> [Work task] Copy the passage on bank reporting and costing word for word, from "What else did" to "robust costing analysis.".

What did you do to improve reporting?
Our business is real time and the first thing we needed was real-time, daily balance sheet data by division, by group. So that’s something we immediately put in place. We created standardized reports, and as treasurer this was important to me because if a customer deposits a lot of money I have to then, probably at the margin, go buy some bonds or deposit more money at the Fed. In the process of doing that I created standardized balance sheet reporting for every division. So I could tell the guys in commercial lending, here’s how you did, the guys from real estate, here’s how you did, the guys from mortgage, here’s how you did. We ended up on the IBM Cognos platform and introduced a series of IBM Cognos executive portals and dashboards, a landing spot for all the financial data.
What else did you do in the wake of the financial crisis to turn the bank around?
When you are struggling as a financial institution, you can only do so much on the revenue side. If the demand isn’t there for your loan products it’s not, no matter how much you want to give away money. But, interestingly, while banks are really good at credit risk and interest-rate risk, in general, they’re really poor at analyzing their own costs on a product basis. So we went through a process, really beginning in 2010 but culminating in 2012, of doing a robust costing analysis.
We conducted time-and-motion studies of the folks in operations. We figured out the 10 things they do and then how long they actually spend — how many minutes each day, each week, or each month — doing different tasks. It has been the basis for what we call an ‘innovative profitability management solution’ that we rolled out, again using IBM Cognos. We took all the data on costing and crunched it using a series of SAS formulas and then published the data as costing variables for all the different functions. For the first time we creating standardized, centralized, product costing information. And we actually have true profitability views of our customers. It comes with a philosophy that we’ve adopted but only recently institutionalized: risk adjusted return on capital.

> [Information supplied]
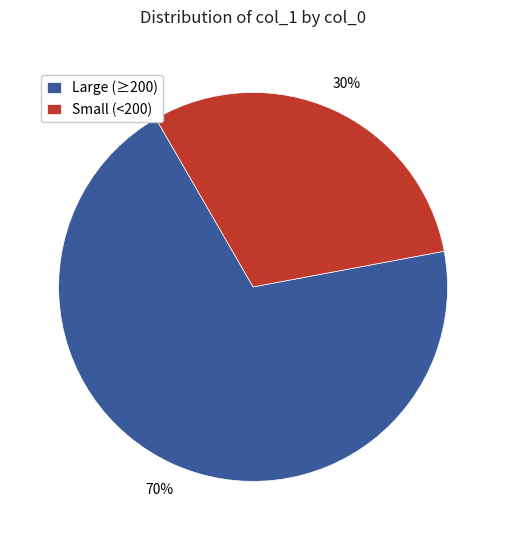

To the nearest percent, what is the combined percentage of Small (<200) and Large (≥200)?

100%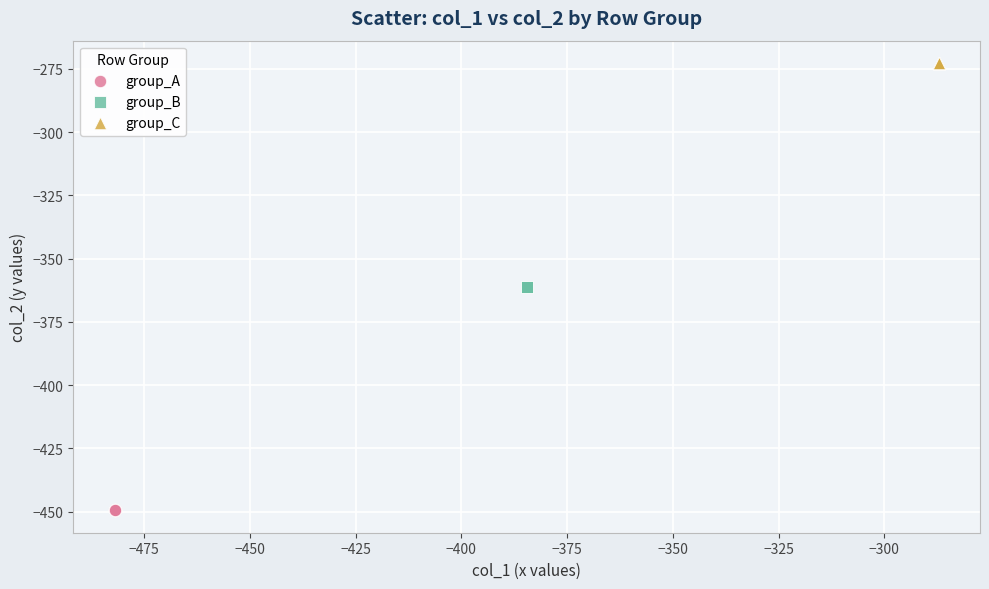

Which series reaches the minimum Y coordinate?

group_A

> [Reply to the exercise]
What else did you do in the wake of the financial crisis to turn the bank around?
When you are struggling as a financial institution, you can only do so much on the revenue side. If the demand isn’t there for your loan products it’s not, no matter how much you want to give away money. But, interestingly, while banks are really good at credit risk and interest-rate risk, in general, they’re really poor at analyzing their own costs on a product basis. So we went through a process, really beginning in 2010 but culminating in 2012, of doing a robust costing analysis.